■ **EXERCISE OBJECTIVE**
The full set of records must be set down verbatim.

[INFORMATION GIVEN — start]

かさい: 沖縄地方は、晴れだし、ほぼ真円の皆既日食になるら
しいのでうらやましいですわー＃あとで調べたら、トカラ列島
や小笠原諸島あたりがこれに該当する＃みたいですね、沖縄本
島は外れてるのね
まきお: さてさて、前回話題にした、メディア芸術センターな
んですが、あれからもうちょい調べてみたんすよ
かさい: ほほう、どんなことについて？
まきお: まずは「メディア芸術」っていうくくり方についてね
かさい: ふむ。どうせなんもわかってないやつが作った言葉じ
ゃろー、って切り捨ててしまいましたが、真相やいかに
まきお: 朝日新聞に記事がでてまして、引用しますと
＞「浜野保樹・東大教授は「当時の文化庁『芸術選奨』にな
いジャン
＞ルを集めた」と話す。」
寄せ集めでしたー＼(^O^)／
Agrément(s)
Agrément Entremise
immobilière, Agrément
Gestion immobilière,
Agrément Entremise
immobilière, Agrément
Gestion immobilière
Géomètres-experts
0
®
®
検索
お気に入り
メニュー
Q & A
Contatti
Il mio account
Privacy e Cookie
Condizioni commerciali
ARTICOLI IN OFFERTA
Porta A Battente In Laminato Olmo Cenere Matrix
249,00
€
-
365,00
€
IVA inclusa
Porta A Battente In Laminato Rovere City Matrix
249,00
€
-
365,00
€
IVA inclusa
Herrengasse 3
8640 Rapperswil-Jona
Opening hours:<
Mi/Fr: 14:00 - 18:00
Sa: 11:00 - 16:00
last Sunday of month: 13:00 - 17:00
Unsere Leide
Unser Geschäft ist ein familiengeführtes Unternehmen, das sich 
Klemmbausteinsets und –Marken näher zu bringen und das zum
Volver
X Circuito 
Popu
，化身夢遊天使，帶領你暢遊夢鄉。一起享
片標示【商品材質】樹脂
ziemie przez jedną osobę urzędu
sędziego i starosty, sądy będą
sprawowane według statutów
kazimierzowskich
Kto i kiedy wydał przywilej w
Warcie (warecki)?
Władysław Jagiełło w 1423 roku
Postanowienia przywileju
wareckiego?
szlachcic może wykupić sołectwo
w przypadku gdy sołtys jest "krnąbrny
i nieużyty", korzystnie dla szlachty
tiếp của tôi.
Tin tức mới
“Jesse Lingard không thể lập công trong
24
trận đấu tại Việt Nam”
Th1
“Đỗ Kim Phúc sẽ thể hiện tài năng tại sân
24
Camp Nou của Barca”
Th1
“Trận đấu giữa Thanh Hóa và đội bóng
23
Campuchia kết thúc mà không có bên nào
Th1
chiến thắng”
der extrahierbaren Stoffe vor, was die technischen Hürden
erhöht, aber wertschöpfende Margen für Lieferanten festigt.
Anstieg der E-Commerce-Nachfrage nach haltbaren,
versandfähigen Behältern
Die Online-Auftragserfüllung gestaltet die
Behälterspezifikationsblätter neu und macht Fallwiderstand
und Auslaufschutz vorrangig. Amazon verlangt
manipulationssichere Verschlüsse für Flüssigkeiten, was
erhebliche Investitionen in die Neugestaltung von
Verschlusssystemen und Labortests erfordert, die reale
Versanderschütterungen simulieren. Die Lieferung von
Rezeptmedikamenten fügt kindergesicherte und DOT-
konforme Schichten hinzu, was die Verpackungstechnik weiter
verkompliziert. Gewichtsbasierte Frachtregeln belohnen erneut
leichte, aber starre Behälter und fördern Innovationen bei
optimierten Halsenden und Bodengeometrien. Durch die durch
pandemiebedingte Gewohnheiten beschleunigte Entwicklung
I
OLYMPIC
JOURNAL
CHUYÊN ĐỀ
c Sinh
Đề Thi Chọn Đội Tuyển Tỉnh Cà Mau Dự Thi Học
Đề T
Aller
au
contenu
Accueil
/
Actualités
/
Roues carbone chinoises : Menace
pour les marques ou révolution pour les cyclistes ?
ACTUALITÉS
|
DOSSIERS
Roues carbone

[INFORMATION GIVEN — finish]

■ **EXERCISE ANSWER**
かさい: 沖縄地方は、晴れだし、ほぼ真円の皆既日食になるら
しいのでうらやましいですわー＃あとで調べたら、トカラ列島
や小笠原諸島あたりがこれに該当する＃みたいですね、沖縄本
島は外れてるのね
まきお: さてさて、前回話題にした、メディア芸術センターな
んですが、あれからもうちょい調べてみたんすよ
かさい: ほほう、どんなことについて？
まきお: まずは「メディア芸術」っていうくくり方についてね
かさい: ふむ。どうせなんもわかってないやつが作った言葉じ
ゃろー、って切り捨ててしまいましたが、真相やいかに
まきお: 朝日新聞に記事がでてまして、引用しますと
＞「浜野保樹・東大教授は「当時の文化庁『芸術選奨』にな
いジャン
＞ルを集めた」と話す。」
寄せ集めでしたー＼(^O^)／
Agrément(s)
Agrément Entremise
immobilière, Agrément
Gestion immobilière,
Agrément Entremise
immobilière, Agrément
Gestion immobilière
Géomètres-experts
0
®
®
検索
お気に入り
メニュー
Q & A
Contatti
Il mio account
Privacy e Cookie
Condizioni commerciali
ARTICOLI IN OFFERTA
Porta A Battente In Laminato Olmo Cenere Matrix
249,00
€
-
365,00
€
IVA inclusa
Porta A Battente In Laminato Rovere City Matrix
249,00
€
-
365,00
€
IVA inclusa
Herrengasse 3
8640 Rapperswil-Jona
Opening hours:<
Mi/Fr: 14:00 - 18:00
Sa: 11:00 - 16:00
last Sunday of month: 13:00 - 17:00
Unsere Leide
Unser Geschäft ist ein familiengeführtes Unternehmen, das sich 
Klemmbausteinsets und –Marken näher zu bringen und das zum
Volver
X Circuito 
Popu
，化身夢遊天使，帶領你暢遊夢鄉。一起享
片標示【商品材質】樹脂
ziemie przez jedną osobę urzędu
sędziego i starosty, sądy będą
sprawowane według statutów
kazimierzowskich
Kto i kiedy wydał przywilej w
Warcie (warecki)?
Władysław Jagiełło w 1423 roku
Postanowienia przywileju
wareckiego?
szlachcic może wykupić sołectwo
w przypadku gdy sołtys jest "krnąbrny
i nieużyty", korzystnie dla szlachty
tiếp của tôi.
Tin tức mới
“Jesse Lingard không thể lập công trong
24
trận đấu tại Việt Nam”
Th1
“Đỗ Kim Phúc sẽ thể hiện tài năng tại sân
24
Camp Nou của Barca”
Th1
“Trận đấu giữa Thanh Hóa và đội bóng
23
Campuchia kết thúc mà không có bên nào
Th1
chiến thắng”
der extrahierbaren Stoffe vor, was die technischen Hürden
erhöht, aber wertschöpfende Margen für Lieferanten festigt.
Anstieg der E-Commerce-Nachfrage nach haltbaren,
versandfähigen Behältern
Die Online-Auftragserfüllung gestaltet die
Behälterspezifikationsblätter neu und macht Fallwiderstand
und Auslaufschutz vorrangig. Amazon verlangt
manipulationssichere Verschlüsse für Flüssigkeiten, was
erhebliche Investitionen in die Neugestaltung von
Verschlusssystemen und Labortests erfordert, die reale
Versanderschütterungen simulieren. Die Lieferung von
Rezeptmedikamenten fügt kindergesicherte und DOT-
konforme Schichten hinzu, was die Verpackungstechnik weiter
verkompliziert. Gewichtsbasierte Frachtregeln belohnen erneut
leichte, aber starre Behälter und fördern Innovationen bei
optimierten Halsenden und Bodengeometrien. Durch die durch
pandemiebedingte Gewohnheiten beschleunigte Entwicklung
I
OLYMPIC
JOURNAL
CHUYÊN ĐỀ
c Sinh
Đề Thi Chọn Đội Tuyển Tỉnh Cà Mau Dự Thi Học
Đề T
Aller
au
contenu
Accueil
/
Actualités
/
Roues carbone chinoises : Menace
pour les marques ou révolution pour les cyclistes ?
ACTUALITÉS
|
DOSSIERS
Roues carbone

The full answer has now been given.